_What you should do_
The answer must match the material word for word, with every line included.

_The data_
______

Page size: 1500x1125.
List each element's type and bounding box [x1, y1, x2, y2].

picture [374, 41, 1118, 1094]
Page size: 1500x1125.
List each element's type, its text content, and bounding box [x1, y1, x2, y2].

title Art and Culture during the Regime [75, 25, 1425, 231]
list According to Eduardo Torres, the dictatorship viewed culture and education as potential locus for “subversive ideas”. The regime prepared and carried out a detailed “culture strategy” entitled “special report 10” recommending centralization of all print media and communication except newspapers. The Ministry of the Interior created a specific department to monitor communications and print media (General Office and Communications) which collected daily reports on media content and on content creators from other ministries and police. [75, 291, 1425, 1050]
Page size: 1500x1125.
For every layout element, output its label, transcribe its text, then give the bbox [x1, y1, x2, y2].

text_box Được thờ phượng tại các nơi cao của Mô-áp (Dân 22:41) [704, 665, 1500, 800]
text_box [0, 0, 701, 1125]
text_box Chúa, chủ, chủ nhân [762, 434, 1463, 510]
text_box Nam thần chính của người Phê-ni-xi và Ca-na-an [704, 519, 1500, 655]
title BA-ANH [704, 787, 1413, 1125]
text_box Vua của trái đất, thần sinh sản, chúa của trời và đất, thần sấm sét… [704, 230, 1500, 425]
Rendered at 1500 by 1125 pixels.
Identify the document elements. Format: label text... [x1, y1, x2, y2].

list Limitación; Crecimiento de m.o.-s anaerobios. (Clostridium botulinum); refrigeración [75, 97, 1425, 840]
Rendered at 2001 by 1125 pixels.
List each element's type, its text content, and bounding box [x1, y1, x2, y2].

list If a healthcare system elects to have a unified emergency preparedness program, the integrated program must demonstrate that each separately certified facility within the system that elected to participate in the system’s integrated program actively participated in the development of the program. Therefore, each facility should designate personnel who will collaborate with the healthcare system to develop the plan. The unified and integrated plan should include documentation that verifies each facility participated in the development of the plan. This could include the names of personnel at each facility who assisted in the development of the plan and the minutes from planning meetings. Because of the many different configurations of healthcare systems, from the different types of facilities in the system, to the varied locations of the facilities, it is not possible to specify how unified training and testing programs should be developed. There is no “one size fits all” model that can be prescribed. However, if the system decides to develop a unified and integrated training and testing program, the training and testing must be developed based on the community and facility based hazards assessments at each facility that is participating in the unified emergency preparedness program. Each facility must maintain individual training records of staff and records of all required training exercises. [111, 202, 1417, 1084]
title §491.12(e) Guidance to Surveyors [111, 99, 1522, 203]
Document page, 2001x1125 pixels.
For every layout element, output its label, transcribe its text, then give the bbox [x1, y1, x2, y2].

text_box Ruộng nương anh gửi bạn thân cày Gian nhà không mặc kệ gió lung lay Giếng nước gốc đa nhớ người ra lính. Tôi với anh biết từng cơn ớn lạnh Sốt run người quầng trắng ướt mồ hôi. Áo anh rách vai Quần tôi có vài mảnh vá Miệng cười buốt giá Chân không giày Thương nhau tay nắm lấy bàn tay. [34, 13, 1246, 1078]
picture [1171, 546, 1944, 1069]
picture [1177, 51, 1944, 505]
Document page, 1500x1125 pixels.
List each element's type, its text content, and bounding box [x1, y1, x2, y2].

______

_Task result_
Page size: 1500x1125.
List each element's type and bounding box [x1, y1, x2, y2].

picture [374, 41, 1118, 1094]
Page size: 1500x1125.
List each element's type, its text content, and bounding box [x1, y1, x2, y2].

title Art and Culture during the Regime [75, 25, 1425, 231]
list According to Eduardo Torres, the dictatorship viewed culture and education as potential locus for “subversive ideas”. The regime prepared and carried out a detailed “culture strategy” entitled “special report 10” recommending centralization of all print media and communication except newspapers. The Ministry of the Interior created a specific department to monitor communications and print media (General Office and Communications) which collected daily reports on media content and on content creators from other ministries and police. [75, 291, 1425, 1050]
Page size: 1500x1125.
For every layout element, output its label, transcribe its text, then give the bbox [x1, y1, x2, y2].

text_box Được thờ phượng tại các nơi cao của Mô-áp (Dân 22:41) [704, 665, 1500, 800]
text_box [0, 0, 701, 1125]
text_box Chúa, chủ, chủ nhân [762, 434, 1463, 510]
text_box Nam thần chính của người Phê-ni-xi và Ca-na-an [704, 519, 1500, 655]
title BA-ANH [704, 787, 1413, 1125]
text_box Vua của trái đất, thần sinh sản, chúa của trời và đất, thần sấm sét… [704, 230, 1500, 425]
Rendered at 1500 by 1125 pixels.
Identify the document elements. Format: label text... [x1, y1, x2, y2].

list Limitación; Crecimiento de m.o.-s anaerobios. (Clostridium botulinum); refrigeración [75, 97, 1425, 840]
Rendered at 2001 by 1125 pixels.
List each element's type, its text content, and bounding box [x1, y1, x2, y2].

list If a healthcare system elects to have a unified emergency preparedness program, the integrated program must demonstrate that each separately certified facility within the system that elected to participate in the system’s integrated program actively participated in the development of the program. Therefore, each facility should designate personnel who will collaborate with the healthcare system to develop the plan. The unified and integrated plan should include documentation that verifies each facility participated in the development of the plan. This could include the names of personnel at each facility who assisted in the development of the plan and the minutes from planning meetings. Because of the many different configurations of healthcare systems, from the different types of facilities in the system, to the varied locations of the facilities, it is not possible to specify how unified training and testing programs should be developed. There is no “one size fits all” model that can be prescribed. However, if the system decides to develop a unified and integrated training and testing program, the training and testing must be developed based on the community and facility based hazards assessments at each facility that is participating in the unified emergency preparedness program. Each facility must maintain individual training records of staff and records of all required training exercises. [111, 202, 1417, 1084]
title §491.12(e) Guidance to Surveyors [111, 99, 1522, 203]
Document page, 2001x1125 pixels.
For every layout element, output its label, transcribe its text, then give the bbox [x1, y1, x2, y2].

text_box Ruộng nương anh gửi bạn thân cày Gian nhà không mặc kệ gió lung lay Giếng nước gốc đa nhớ người ra lính. Tôi với anh biết từng cơn ớn lạnh Sốt run người quầng trắng ướt mồ hôi. Áo anh rách vai Quần tôi có vài mảnh vá Miệng cười buốt giá Chân không giày Thương nhau tay nắm lấy bàn tay. [34, 13, 1246, 1078]
picture [1171, 546, 1944, 1069]
picture [1177, 51, 1944, 505]
Document page, 1500x1125 pixels.
List each element's type, its text content, and bounding box [x1, y1, x2, y2].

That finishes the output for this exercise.